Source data
_ _ _ _ _
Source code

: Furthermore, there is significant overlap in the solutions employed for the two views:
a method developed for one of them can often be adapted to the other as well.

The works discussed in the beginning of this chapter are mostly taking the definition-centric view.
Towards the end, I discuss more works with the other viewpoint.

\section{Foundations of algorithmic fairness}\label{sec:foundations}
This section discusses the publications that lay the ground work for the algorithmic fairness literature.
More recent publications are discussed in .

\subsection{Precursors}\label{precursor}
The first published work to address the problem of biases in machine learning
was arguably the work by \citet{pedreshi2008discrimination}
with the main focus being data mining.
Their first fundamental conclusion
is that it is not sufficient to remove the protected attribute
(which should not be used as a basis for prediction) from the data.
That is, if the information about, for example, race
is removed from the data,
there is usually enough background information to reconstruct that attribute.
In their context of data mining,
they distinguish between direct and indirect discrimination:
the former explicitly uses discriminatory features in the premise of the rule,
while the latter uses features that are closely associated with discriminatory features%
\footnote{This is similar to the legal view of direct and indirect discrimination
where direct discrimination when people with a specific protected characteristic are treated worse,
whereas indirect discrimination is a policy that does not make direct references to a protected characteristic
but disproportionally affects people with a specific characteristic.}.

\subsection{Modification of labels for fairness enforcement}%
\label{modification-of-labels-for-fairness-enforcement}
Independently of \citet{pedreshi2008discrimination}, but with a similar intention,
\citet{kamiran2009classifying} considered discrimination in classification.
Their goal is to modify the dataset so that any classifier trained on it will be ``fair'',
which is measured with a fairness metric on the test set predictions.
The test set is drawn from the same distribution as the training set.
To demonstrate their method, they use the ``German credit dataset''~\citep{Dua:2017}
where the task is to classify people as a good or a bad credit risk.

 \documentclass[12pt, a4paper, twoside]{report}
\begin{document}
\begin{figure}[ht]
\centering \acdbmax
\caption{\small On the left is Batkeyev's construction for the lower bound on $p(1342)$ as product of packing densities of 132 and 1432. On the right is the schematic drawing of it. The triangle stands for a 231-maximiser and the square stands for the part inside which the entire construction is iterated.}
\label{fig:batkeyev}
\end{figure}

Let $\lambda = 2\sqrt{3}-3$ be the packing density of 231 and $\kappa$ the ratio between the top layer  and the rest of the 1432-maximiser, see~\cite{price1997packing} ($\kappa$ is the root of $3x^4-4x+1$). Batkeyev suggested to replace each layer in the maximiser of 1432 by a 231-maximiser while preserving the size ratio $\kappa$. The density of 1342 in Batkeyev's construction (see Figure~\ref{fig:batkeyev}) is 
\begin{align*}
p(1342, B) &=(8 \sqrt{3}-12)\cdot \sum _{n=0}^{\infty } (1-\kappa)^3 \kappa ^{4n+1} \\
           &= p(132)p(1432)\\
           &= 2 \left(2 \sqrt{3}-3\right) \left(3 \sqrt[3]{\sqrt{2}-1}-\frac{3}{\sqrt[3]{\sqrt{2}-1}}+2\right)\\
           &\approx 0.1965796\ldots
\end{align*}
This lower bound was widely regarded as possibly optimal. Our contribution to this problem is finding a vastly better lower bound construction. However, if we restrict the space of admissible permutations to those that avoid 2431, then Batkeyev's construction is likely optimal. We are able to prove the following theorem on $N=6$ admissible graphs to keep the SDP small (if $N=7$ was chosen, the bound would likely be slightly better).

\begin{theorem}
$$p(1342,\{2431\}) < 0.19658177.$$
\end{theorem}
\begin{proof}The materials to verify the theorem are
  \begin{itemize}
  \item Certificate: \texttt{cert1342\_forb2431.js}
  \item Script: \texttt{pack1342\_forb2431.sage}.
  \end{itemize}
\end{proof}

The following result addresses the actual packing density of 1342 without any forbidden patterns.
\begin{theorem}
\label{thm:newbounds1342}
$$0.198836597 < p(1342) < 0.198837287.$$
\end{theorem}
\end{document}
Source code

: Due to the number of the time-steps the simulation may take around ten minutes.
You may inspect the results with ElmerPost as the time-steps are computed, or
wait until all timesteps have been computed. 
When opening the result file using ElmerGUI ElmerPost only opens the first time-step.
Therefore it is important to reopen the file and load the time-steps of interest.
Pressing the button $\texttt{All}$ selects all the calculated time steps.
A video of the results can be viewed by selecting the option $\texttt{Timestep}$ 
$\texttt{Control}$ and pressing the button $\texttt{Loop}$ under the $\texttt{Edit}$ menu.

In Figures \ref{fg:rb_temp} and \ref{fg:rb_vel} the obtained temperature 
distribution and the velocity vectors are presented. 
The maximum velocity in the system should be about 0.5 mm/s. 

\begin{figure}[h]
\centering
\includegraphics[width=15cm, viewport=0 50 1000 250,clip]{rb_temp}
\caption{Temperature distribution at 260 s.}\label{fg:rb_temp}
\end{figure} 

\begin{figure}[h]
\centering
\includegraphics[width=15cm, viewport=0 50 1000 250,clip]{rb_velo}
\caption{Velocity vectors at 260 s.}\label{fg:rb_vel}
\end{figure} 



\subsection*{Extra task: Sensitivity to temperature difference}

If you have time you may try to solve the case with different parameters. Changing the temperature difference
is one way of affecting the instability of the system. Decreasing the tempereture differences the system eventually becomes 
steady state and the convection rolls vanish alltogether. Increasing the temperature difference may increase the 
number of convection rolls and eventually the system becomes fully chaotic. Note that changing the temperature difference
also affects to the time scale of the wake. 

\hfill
_ _ _ _ _
| PROMPT |
Each of the records should be written out precisely as given.

| SOLUTION FOR THIS EXERCISE |
Source code

: Furthermore, there is significant overlap in the solutions employed for the two views:
a method developed for one of them can often be adapted to the other as well.

The works discussed in the beginning of this chapter are mostly taking the definition-centric view.
Towards the end, I discuss more works with the other viewpoint.

\section{Foundations of algorithmic fairness}\label{sec:foundations}
This section discusses the publications that lay the ground work for the algorithmic fairness literature.
More recent publications are discussed in .

\subsection{Precursors}\label{precursor}
The first published work to address the problem of biases in machine learning
was arguably the work by \citet{pedreshi2008discrimination}
with the main focus being data mining.
Their first fundamental conclusion
is that it is not sufficient to remove the protected attribute
(which should not be used as a basis for prediction) from the data.
That is, if the information about, for example, race
is removed from the data,
there is usually enough background information to reconstruct that attribute.
In their context of data mining,
they distinguish between direct and indirect discrimination:
the former explicitly uses discriminatory features in the premise of the rule,
while the latter uses features that are closely associated with discriminatory features%
\footnote{This is similar to the legal view of direct and indirect discrimination
where direct discrimination when people with a specific protected characteristic are treated worse,
whereas indirect discrimination is a policy that does not make direct references to a protected characteristic
but disproportionally affects people with a specific characteristic.}.

\subsection{Modification of labels for fairness enforcement}%
\label{modification-of-labels-for-fairness-enforcement}
Independently of \citet{pedreshi2008discrimination}, but with a similar intention,
\citet{kamiran2009classifying} considered discrimination in classification.
Their goal is to modify the dataset so that any classifier trained on it will be ``fair'',
which is measured with a fairness metric on the test set predictions.
The test set is drawn from the same distribution as the training set.
To demonstrate their method, they use the ``German credit dataset''~\citep{Dua:2017}
where the task is to classify people as a good or a bad credit risk.

 \documentclass[12pt, a4paper, twoside]{report}
\begin{document}
\begin{figure}[ht]
\centering \acdbmax
\caption{\small On the left is Batkeyev's construction for the lower bound on $p(1342)$ as product of packing densities of 132 and 1432. On the right is the schematic drawing of it. The triangle stands for a 231-maximiser and the square stands for the part inside which the entire construction is iterated.}
\label{fig:batkeyev}
\end{figure}

Let $\lambda = 2\sqrt{3}-3$ be the packing density of 231 and $\kappa$ the ratio between the top layer  and the rest of the 1432-maximiser, see~\cite{price1997packing} ($\kappa$ is the root of $3x^4-4x+1$). Batkeyev suggested to replace each layer in the maximiser of 1432 by a 231-maximiser while preserving the size ratio $\kappa$. The density of 1342 in Batkeyev's construction (see Figure~\ref{fig:batkeyev}) is 
\begin{align*}
p(1342, B) &=(8 \sqrt{3}-12)\cdot \sum _{n=0}^{\infty } (1-\kappa)^3 \kappa ^{4n+1} \\
           &= p(132)p(1432)\\
           &= 2 \left(2 \sqrt{3}-3\right) \left(3 \sqrt[3]{\sqrt{2}-1}-\frac{3}{\sqrt[3]{\sqrt{2}-1}}+2\right)\\
           &\approx 0.1965796\ldots
\end{align*}
This lower bound was widely regarded as possibly optimal. Our contribution to this problem is finding a vastly better lower bound construction. However, if we restrict the space of admissible permutations to those that avoid 2431, then Batkeyev's construction is likely optimal. We are able to prove the following theorem on $N=6$ admissible graphs to keep the SDP small (if $N=7$ was chosen, the bound would likely be slightly better).

\begin{theorem}
$$p(1342,\{2431\}) < 0.19658177.$$
\end{theorem}
\begin{proof}The materials to verify the theorem are
  \begin{itemize}
  \item Certificate: \texttt{cert1342\_forb2431.js}
  \item Script: \texttt{pack1342\_forb2431.sage}.
  \end{itemize}
\end{proof}

The following result addresses the actual packing density of 1342 without any forbidden patterns.
\begin{theorem}
\label{thm:newbounds1342}
$$0.198836597 < p(1342) < 0.198837287.$$
\end{theorem}
\end{document}
Source code

: Due to the number of the time-steps the simulation may take around ten minutes.
You may inspect the results with ElmerPost as the time-steps are computed, or
wait until all timesteps have been computed. 
When opening the result file using ElmerGUI ElmerPost only opens the first time-step.
Therefore it is important to reopen the file and load the time-steps of interest.
Pressing the button $\texttt{All}$ selects all the calculated time steps.
A video of the results can be viewed by selecting the option $\texttt{Timestep}$ 
$\texttt{Control}$ and pressing the button $\texttt{Loop}$ under the $\texttt{Edit}$ menu.

In Figures \ref{fg:rb_temp} and \ref{fg:rb_vel} the obtained temperature 
distribution and the velocity vectors are presented. 
The maximum velocity in the system should be about 0.5 mm/s. 

\begin{figure}[h]
\centering
\includegraphics[width=15cm, viewport=0 50 1000 250,clip]{rb_temp}
\caption{Temperature distribution at 260 s.}\label{fg:rb_temp}
\end{figure} 

\begin{figure}[h]
\centering
\includegraphics[width=15cm, viewport=0 50 1000 250,clip]{rb_velo}
\caption{Velocity vectors at 260 s.}\label{fg:rb_vel}
\end{figure} 



\subsection*{Extra task: Sensitivity to temperature difference}

If you have time you may try to solve the case with different parameters. Changing the temperature difference
is one way of affecting the instability of the system. Decreasing the tempereture differences the system eventually becomes 
steady state and the convection rolls vanish alltogether. Increasing the temperature difference may increase the 
number of convection rolls and eventually the system becomes fully chaotic. Note that changing the temperature difference
also affects to the time scale of the wake. 

\hfill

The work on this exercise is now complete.